» **Document text**:
• • •

期刊名称:International Journal of Distributed Sensor Networks
印刷版ISSN:1550-1329
电子版ISSN:1550-1477
出版年度:2018
卷号:14
期号:5
页码:1
DOI:10.1177/1550147718777654
出版社:Hindawi Publishing Corporation
摘要:The age of Internet of things gives rise to more challenges to various secure demands when designing the protocols, such as object identification and tracking, and privacy control. In many of the current protocols, a malicious server may cheat users as if it was a legal server, making it vital to verify the legality of both users and servers with the help of a trusted third-party, such as a registration center. Li et al. proposed an authentication protocol based on dynamic identity for multi-server environment, which is still susceptible to password-guessing attack, eavesdropping attack, masquerade attack, and insider attack etc. Besides, their protocol does not provide the anonymity of users, which is an essential request to protect users’ privacy. In this article, we present an improved authentication protocol, depending on the registration center in multi-server environments to remedy these security flaws. Different from the previous protocols, registration center in our proposed protocol is one of parties in authentication phase to verify the legality of the users and the servers, thus can effectively avoid the server spoofing attack. Our protocol only uses nonce, exclusive-OR operation, and one-way hash function in its implementation. Formal analysis has been performed using the Burrows–Abadi–Needham logic to show its security.

• • •

» **Data items**:

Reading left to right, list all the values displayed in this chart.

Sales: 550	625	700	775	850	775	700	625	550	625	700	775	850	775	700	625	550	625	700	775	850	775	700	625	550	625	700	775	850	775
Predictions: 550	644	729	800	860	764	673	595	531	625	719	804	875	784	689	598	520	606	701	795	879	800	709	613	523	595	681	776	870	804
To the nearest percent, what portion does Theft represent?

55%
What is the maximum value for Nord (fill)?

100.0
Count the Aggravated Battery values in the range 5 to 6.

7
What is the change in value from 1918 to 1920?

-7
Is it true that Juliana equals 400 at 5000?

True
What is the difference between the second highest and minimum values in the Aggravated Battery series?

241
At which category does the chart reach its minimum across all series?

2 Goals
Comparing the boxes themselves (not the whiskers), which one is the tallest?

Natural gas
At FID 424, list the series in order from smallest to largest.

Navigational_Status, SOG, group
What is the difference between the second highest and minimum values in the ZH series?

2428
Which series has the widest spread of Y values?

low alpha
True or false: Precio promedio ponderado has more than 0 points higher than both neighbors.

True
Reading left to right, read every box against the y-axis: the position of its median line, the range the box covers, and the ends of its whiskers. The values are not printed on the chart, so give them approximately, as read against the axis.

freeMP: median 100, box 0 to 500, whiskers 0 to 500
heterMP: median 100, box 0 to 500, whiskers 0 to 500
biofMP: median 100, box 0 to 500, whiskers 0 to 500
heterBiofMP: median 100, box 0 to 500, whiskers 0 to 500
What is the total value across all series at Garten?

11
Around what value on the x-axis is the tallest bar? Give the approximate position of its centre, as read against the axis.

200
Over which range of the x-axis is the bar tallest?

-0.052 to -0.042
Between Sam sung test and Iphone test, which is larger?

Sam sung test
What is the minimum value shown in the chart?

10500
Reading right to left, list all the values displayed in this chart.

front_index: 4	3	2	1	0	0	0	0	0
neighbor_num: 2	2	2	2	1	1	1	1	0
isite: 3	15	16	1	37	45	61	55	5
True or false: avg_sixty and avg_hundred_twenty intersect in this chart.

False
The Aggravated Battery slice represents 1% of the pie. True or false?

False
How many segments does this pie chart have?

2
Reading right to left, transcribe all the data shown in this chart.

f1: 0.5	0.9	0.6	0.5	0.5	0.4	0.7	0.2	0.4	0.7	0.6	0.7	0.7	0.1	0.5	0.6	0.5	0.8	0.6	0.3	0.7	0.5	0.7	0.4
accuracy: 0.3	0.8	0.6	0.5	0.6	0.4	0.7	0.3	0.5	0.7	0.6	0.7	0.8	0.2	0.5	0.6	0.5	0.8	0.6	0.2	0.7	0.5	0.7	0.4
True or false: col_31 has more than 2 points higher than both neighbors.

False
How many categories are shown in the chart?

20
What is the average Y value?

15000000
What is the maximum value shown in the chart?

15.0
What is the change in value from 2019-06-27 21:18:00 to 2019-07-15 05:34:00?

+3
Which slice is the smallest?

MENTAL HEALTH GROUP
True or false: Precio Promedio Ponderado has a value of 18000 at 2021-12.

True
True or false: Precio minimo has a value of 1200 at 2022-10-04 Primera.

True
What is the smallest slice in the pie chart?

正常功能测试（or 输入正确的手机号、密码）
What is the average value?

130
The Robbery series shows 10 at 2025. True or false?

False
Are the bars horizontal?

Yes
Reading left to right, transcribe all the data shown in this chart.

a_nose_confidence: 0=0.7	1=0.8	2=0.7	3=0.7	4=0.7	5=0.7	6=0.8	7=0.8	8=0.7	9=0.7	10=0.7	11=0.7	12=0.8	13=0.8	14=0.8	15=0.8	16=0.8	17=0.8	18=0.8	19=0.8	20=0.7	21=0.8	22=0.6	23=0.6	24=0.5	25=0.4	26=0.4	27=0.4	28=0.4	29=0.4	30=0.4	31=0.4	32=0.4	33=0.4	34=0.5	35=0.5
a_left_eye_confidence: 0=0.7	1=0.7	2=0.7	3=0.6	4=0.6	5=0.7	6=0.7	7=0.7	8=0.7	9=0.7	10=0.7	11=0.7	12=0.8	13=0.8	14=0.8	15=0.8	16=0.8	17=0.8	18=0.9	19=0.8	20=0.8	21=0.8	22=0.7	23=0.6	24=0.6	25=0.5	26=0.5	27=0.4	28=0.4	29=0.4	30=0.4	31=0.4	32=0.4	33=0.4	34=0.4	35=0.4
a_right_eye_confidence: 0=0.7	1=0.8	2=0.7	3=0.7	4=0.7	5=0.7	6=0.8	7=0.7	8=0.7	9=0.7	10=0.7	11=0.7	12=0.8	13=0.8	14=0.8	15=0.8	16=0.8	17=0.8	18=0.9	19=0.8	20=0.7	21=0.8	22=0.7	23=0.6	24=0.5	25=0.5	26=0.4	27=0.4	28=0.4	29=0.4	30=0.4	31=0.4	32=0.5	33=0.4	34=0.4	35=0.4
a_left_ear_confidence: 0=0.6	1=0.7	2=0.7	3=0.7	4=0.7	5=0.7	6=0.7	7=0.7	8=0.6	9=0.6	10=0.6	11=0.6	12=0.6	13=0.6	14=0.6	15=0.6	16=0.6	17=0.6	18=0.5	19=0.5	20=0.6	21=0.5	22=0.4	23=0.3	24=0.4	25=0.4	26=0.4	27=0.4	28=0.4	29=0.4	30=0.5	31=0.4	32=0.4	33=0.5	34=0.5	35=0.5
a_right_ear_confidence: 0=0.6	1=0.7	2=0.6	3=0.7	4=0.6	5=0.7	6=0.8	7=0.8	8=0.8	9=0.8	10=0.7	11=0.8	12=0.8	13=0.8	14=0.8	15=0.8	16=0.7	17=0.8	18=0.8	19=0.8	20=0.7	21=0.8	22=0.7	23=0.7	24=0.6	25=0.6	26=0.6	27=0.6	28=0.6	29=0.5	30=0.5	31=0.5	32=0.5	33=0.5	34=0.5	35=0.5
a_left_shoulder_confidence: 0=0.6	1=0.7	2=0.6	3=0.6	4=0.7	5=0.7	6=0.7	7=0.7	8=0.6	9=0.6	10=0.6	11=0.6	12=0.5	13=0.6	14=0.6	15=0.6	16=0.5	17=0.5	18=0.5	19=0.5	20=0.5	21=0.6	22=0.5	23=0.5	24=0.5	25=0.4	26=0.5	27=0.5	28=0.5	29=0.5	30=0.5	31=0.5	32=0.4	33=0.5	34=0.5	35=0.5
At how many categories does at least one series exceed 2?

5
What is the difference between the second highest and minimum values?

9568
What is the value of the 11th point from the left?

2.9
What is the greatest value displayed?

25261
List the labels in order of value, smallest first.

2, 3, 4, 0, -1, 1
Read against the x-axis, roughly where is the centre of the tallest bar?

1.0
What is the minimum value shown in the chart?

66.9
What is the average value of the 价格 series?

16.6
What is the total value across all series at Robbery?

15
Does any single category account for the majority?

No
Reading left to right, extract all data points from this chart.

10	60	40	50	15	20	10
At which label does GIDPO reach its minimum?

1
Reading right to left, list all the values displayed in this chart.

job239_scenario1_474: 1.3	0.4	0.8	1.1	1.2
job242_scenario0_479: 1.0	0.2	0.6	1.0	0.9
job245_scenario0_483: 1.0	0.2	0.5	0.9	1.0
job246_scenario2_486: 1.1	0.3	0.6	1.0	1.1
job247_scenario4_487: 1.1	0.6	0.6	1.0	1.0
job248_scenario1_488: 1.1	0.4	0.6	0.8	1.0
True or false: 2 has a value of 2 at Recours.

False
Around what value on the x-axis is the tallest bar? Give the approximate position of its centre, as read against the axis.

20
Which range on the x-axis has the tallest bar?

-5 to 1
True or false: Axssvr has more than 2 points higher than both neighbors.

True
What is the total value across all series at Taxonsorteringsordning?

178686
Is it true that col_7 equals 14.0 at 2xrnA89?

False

• • •

» **Explore the material**:
A - According to the abstract, which logic was used in the formal security analysis of the proposed protocol?
B - Rewrite the abstract paragraph beginning "The age of Internet of things" as a short bulleted list that keeps its main facts.

» **Expected outputs**:
A - The Burrows–Abadi–Needham logic.

B -
- The Internet of things brings more challenges to secure demands in protocol design, such as object identification, tracking, and privacy control.
- In many current protocols, a malicious server may pose as a legal server. A trusted third party, such as a registration center, must therefore verify the legality of both users and servers.
- Li et al.'s dynamic-identity authentication protocol for multi-server environments remains open to password-guessing, eavesdropping, masquerade, and insider attacks. It also does not provide user anonymity.
- The article presents an improved authentication protocol for multi-server environments that relies on the registration center to fix these flaws.
- The registration center takes part in the authentication phase to verify users and servers, which effectively avoids server spoofing attacks.
- The protocol uses only nonce, exclusive-OR operation, and one-way hash function.
- Formal analysis using the Burrows–Abadi–Needham logic shows its security.